== What you will do ==
Write out the lines of the listing below word for word, starting at the line that contains "collector number: 3626" and ending at the final line of the listing.
** Begin Entries provided **
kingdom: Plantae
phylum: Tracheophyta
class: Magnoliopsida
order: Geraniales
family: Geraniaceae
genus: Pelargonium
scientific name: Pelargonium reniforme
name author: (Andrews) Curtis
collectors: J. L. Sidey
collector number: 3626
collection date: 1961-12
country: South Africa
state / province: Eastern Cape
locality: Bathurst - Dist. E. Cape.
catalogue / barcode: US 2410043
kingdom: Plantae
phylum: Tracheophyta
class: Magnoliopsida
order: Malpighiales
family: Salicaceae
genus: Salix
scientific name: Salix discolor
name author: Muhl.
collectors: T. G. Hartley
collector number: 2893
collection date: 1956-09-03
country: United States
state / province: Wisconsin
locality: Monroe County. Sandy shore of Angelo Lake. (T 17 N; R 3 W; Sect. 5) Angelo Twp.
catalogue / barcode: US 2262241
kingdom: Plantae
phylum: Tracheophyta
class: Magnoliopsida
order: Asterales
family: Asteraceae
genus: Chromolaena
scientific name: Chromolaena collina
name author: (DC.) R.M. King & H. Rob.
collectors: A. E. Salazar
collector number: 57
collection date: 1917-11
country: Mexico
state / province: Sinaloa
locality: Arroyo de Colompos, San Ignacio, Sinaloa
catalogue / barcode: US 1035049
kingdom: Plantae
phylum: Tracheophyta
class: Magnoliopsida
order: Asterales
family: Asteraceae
** End Entries provided **
== Exercise output ==
collector number: 3626
collection date: 1961-12
country: South Africa
state / province: Eastern Cape
locality: Bathurst - Dist. E. Cape.
catalogue / barcode: US 2410043
kingdom: Plantae
phylum: Tracheophyta
class: Magnoliopsida
order: Malpighiales
family: Salicaceae
genus: Salix
scientific name: Salix discolor
name author: Muhl.
collectors: T. G. Hartley
collector number: 2893
collection date: 1956-09-03
country: United States
state / province: Wisconsin
locality: Monroe County. Sandy shore of Angelo Lake. (T 17 N; R 3 W; Sect. 5) Angelo Twp.
catalogue / barcode: US 2262241
kingdom: Plantae
phylum: Tracheophyta
class: Magnoliopsida
order: Asterales
family: Asteraceae
genus: Chromolaena
scientific name: Chromolaena collina
name author: (DC.) R.M. King & H. Rob.
collectors: A. E. Salazar
collector number: 57
collection date: 1917-11
country: Mexico
state / province: Sinaloa
locality: Arroyo de Colompos, San Ignacio, Sinaloa
catalogue / barcode: US 1035049
kingdom: Plantae
phylum: Tracheophyta
class: Magnoliopsida
order: Asterales
family: Asteraceae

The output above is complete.